Energy storage - IOUs

Each IOU presented its proposed approach for estimating behind-the-meter (BTM) storage growth, and discussed both system-level forecasting and disaggregation methods. IOUs presented joint challenges.

  • IOU presentations
  • PG&E – Energy Storage System Level Forecasts
  • Energy Commission does not include customer-sited BTM storage forecast in the IEPR process. Therefore PG&E has not filed a BTM storage forecast as part of the 2017 IEPR submissions
  • PG&E forecasts economically-driven (“organic”) customer-sited BTM storage
  • Bass technology diffusion framework
  • Estimated cost-effectiveness
  • Use-cases Modeled: peak shaving, rate arbitrage and back-up services
  • Use-cases not modeled: multi-use applications (e.g., wholesale markets)
  • The PG&E model uses storage-optimized inputs e.g., loadshapes, PV profiles, rates, storage system size; financial calculations, etc. This results in a market potential model which is translated into adoption curves using a Bass diffusion/S-curve approach.
  • PG&E – Energy Storage Disaggregation
  • Existing projects are allocated based on interconnection data
  • BTM storage is disaggregated to a county level with existing projects for non-residential installations and a Bass diffusion curve for residential adoptions.
  • At this time there are only about 400 BTM storage projects in PG&E service territory so forecasting based on historic trends is limited.
  • Near-term planning horizon, local information is useful (e.g., pending interconnection requests).
  • Long term planning horizon interconnection and RFO data will be available for larger projects (>500kW) and PG&E is considering a propensity model at the feeder level for smaller projects.
  • These methods will be revisited in subsequent planning cycles.
  • SDG&E – Energy Storage System Level Forecasts
  • The 2017-18 DPP Forecast will use ACR (AB 2514) targets to 2020. IEPR is currently does not provide specific energy storage forecast.
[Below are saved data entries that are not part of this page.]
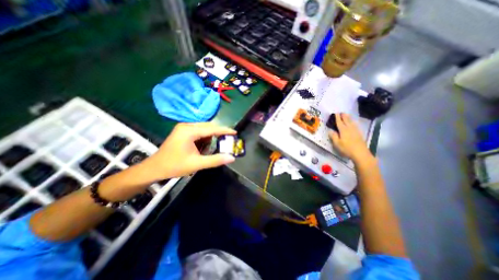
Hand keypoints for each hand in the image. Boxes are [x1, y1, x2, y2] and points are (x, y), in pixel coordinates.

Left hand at [145, 123, 236, 179]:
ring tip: (210, 149)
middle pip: (208, 126)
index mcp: (189, 131)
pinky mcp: (183, 131)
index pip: (212, 128)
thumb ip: (215, 160)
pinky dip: (204, 138)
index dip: (225, 130)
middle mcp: (187, 125)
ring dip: (210, 137)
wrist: (154, 168)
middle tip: (227, 141)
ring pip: (204, 129)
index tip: (235, 132)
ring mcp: (184, 128)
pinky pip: (199, 131)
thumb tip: (232, 158)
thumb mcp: (197, 164)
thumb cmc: (174, 166)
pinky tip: (203, 147)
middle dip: (218, 133)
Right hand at [329, 113, 373, 162]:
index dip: (337, 118)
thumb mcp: (337, 143)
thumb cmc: (347, 149)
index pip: (339, 122)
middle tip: (342, 112)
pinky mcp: (359, 134)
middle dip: (344, 116)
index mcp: (343, 130)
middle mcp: (350, 129)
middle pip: (346, 121)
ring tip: (347, 115)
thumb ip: (333, 136)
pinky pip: (355, 125)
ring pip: (351, 122)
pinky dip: (353, 122)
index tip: (336, 113)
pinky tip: (354, 123)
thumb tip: (330, 131)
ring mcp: (355, 131)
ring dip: (349, 118)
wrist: (360, 153)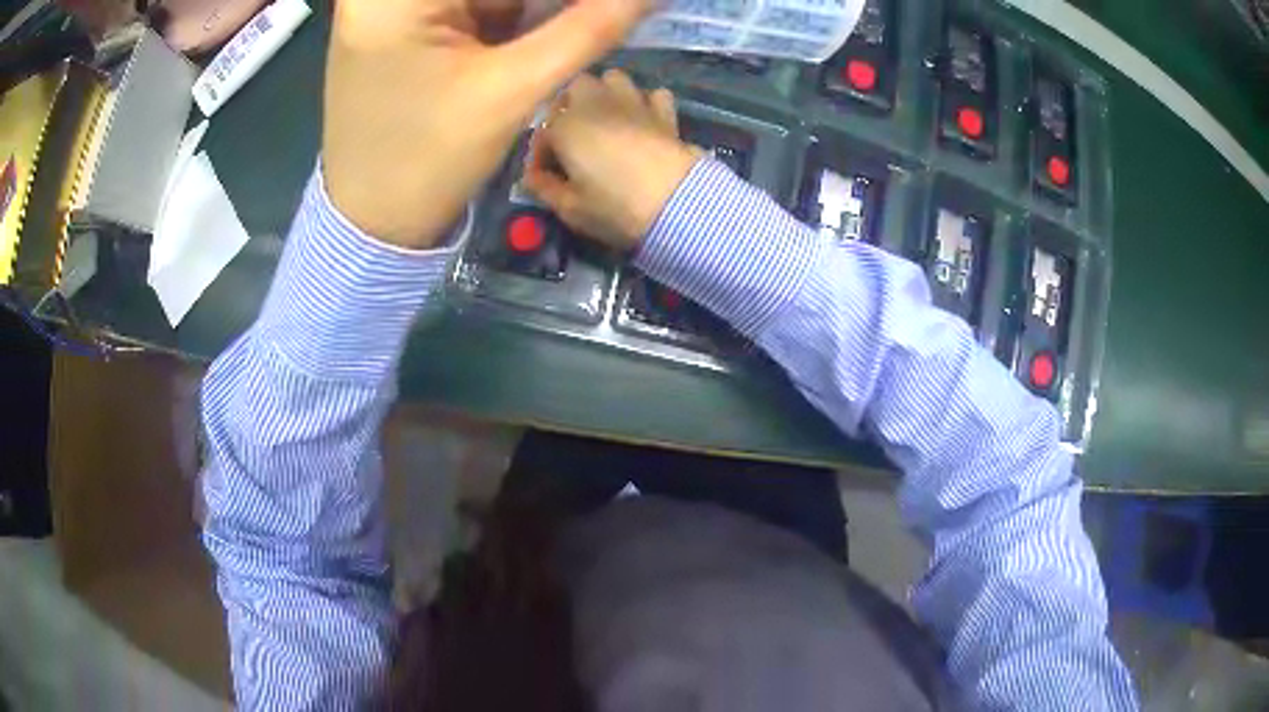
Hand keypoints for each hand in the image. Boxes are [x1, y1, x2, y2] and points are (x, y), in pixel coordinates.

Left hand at [322, 0, 655, 249]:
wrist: (373, 225)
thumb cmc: (426, 162)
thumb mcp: (509, 89)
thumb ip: (587, 29)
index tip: (613, 7)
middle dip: (550, 4)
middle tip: (606, 15)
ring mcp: (399, 10)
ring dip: (541, 8)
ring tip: (591, 21)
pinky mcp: (410, 29)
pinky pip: (478, 10)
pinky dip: (521, 17)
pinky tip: (562, 24)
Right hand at [523, 69, 699, 250]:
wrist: (676, 203)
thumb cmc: (614, 207)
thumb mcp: (570, 208)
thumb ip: (544, 188)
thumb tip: (533, 178)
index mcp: (565, 125)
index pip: (541, 131)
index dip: (540, 155)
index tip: (543, 177)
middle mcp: (595, 103)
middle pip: (574, 87)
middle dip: (568, 105)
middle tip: (572, 136)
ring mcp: (633, 102)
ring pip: (612, 79)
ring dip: (606, 94)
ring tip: (607, 120)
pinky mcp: (663, 111)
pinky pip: (652, 93)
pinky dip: (646, 102)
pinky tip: (644, 122)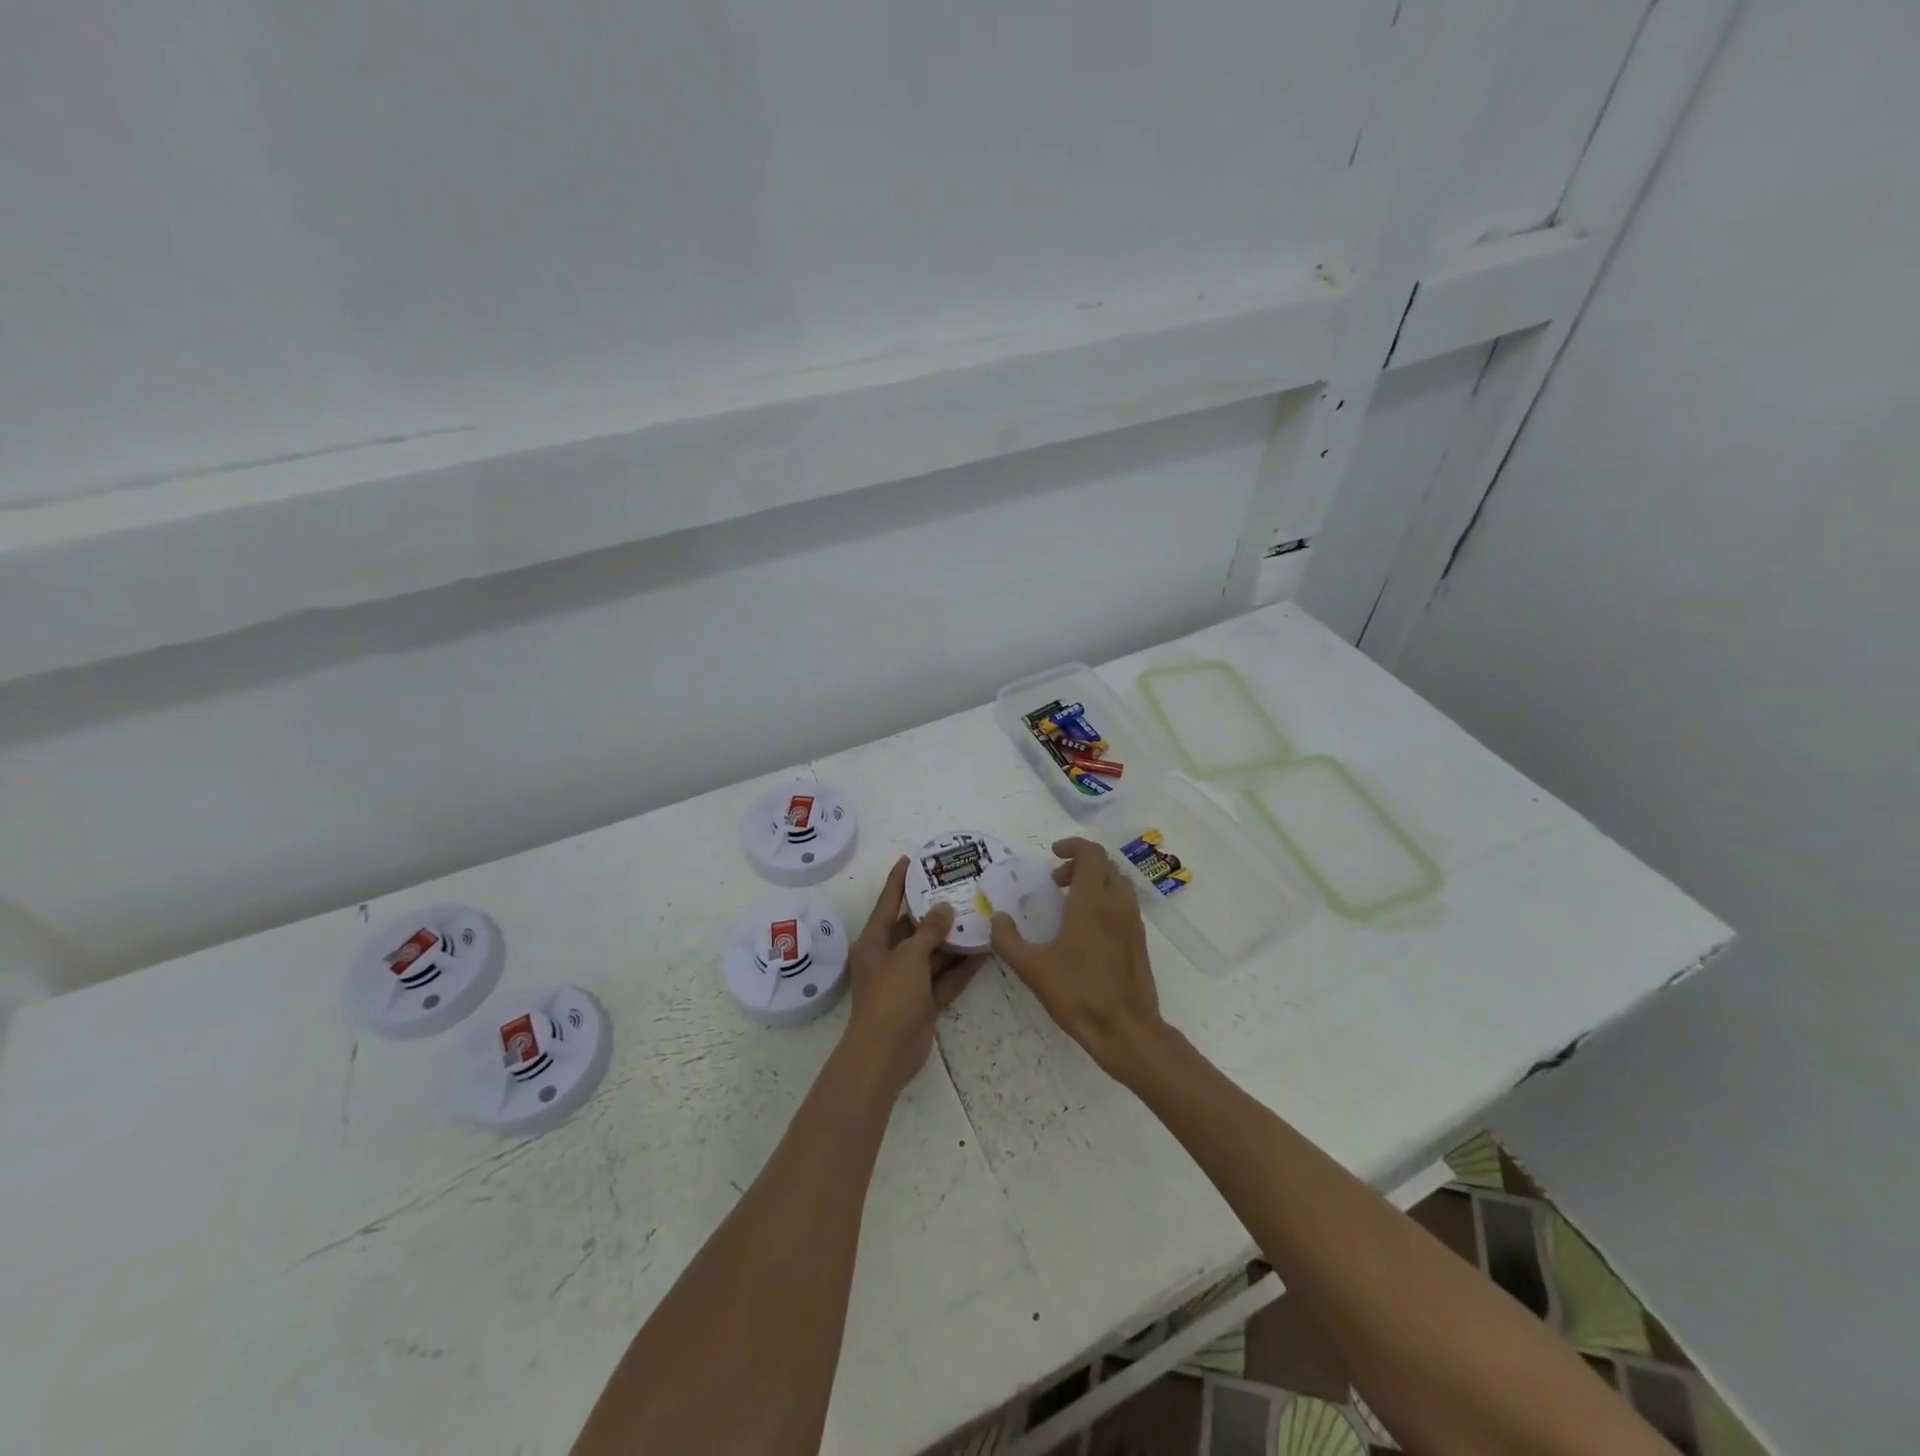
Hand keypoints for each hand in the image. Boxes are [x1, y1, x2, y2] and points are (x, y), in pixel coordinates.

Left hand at [839, 857, 985, 1099]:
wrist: (885, 1055)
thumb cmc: (890, 997)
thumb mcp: (909, 957)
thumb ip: (928, 931)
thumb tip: (943, 908)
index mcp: (874, 942)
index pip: (887, 903)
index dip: (898, 881)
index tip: (911, 859)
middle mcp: (889, 958)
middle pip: (914, 928)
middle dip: (935, 912)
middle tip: (959, 889)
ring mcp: (907, 982)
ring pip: (933, 954)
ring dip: (953, 940)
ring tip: (980, 917)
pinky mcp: (924, 1002)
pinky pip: (944, 978)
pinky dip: (961, 968)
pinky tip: (985, 953)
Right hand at [989, 837, 1167, 1082]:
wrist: (1126, 1030)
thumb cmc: (1078, 994)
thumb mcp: (1031, 968)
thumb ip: (1008, 940)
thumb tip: (998, 918)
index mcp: (1092, 902)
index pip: (1091, 854)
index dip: (1072, 846)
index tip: (1053, 853)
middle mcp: (1117, 904)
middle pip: (1104, 865)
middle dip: (1079, 864)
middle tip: (1056, 882)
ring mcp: (1133, 922)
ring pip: (1117, 884)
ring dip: (1094, 881)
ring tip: (1070, 904)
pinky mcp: (1139, 941)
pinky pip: (1124, 904)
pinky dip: (1106, 900)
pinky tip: (1087, 929)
Early adoption exceeding ACR targets will be analyzed and the forecast will be adjusted if trajectory continues into 2017.
  • SDG&E – Energy Storage Disaggregation
  • Small data set means this forecast is prone to errors during disaggregation – particularly given that many areas have no current adoption.
  • SDG&E subtracts larger projects (>500 kW) from total forecast.For the remainder, SDG&E uses expected correlation between existing PV adoption and electricity storage adoption.
  • Effectiveness of the “S-Curve” forecast will be evaluated when larger datasets become available.
  • SCE – Energy Storage System Level Forecasts
  • IEPR does not currently provide a specific ES forecast. SCE did not submit a separate storage forecast in 2017 IEPR demand forms.